* _What this task involves_
Everything in the listing should be transcribed exactly, apart from the pictures.

* _Data supplied_
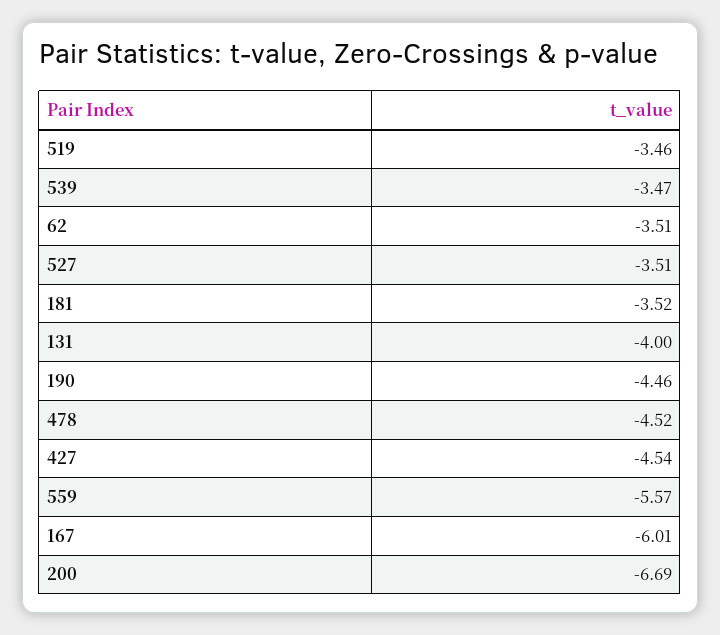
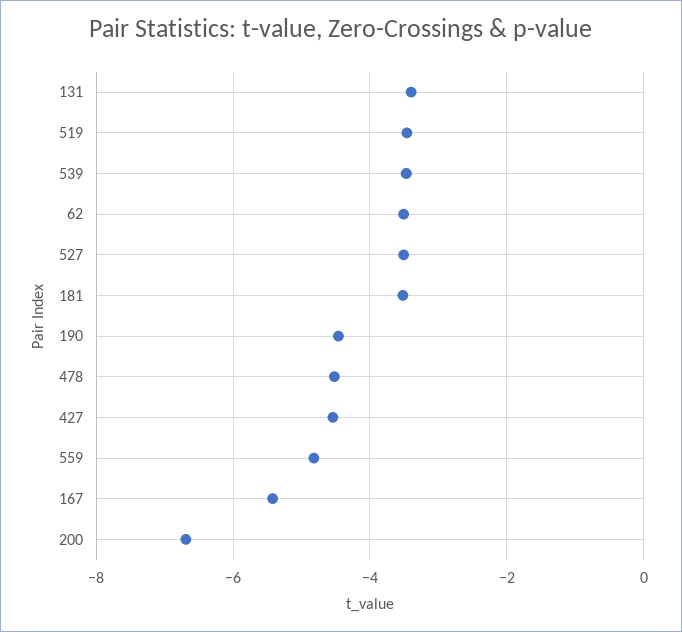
  {
    "519": -3.46,
    "539": -3.47,
    "62": -3.51,
    "527": -3.51,
    "181": -3.52,
-   "131": -4,
+   "131": -3.4,
    "190": -4.46,
    "478": -4.52,
    "427": -4.54,
-   "559": -5.57,
+   "559": -4.8,
-   "167": -6.01,
+   "167": -5.4,
    "200": -6.69
  }

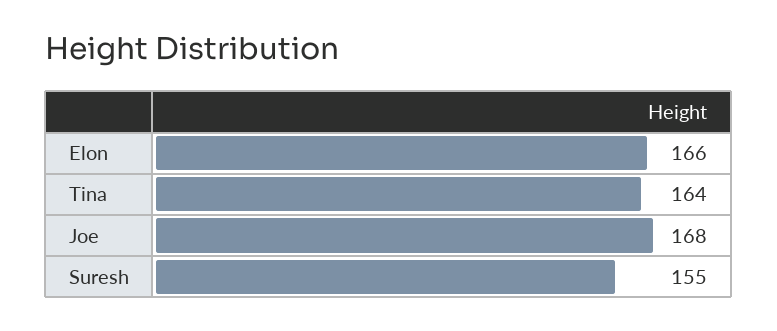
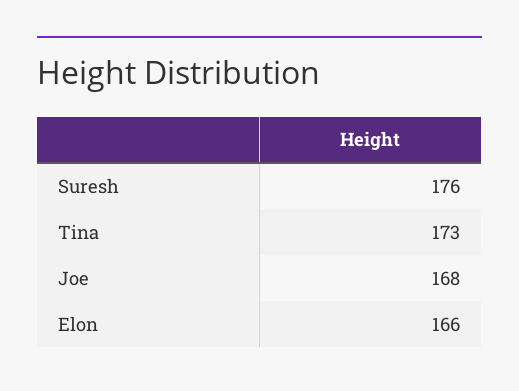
  {
    "Elon": 166,
-   "Tina": 164,
+   "Tina": 173,
    "Joe": 168,
-   "Suresh": 155
+   "Suresh": 176
  }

* _Answer box_
  {
    "519": -3.46,
    "539": -3.47,
    "62": -3.51,
    "527": -3.51,
    "181": -3.52,
-   "131": -4,
+   "131": -3.4,
    "190": -4.46,
    "478": -4.52,
    "427": -4.54,
-   "559": -5.57,
+   "559": -4.8,
-   "167": -6.01,
+   "167": -5.4,
    "200": -6.69
  }

  {
    "Elon": 166,
-   "Tina": 164,
+   "Tina": 173,
    "Joe": 168,
-   "Suresh": 155
+   "Suresh": 176
  }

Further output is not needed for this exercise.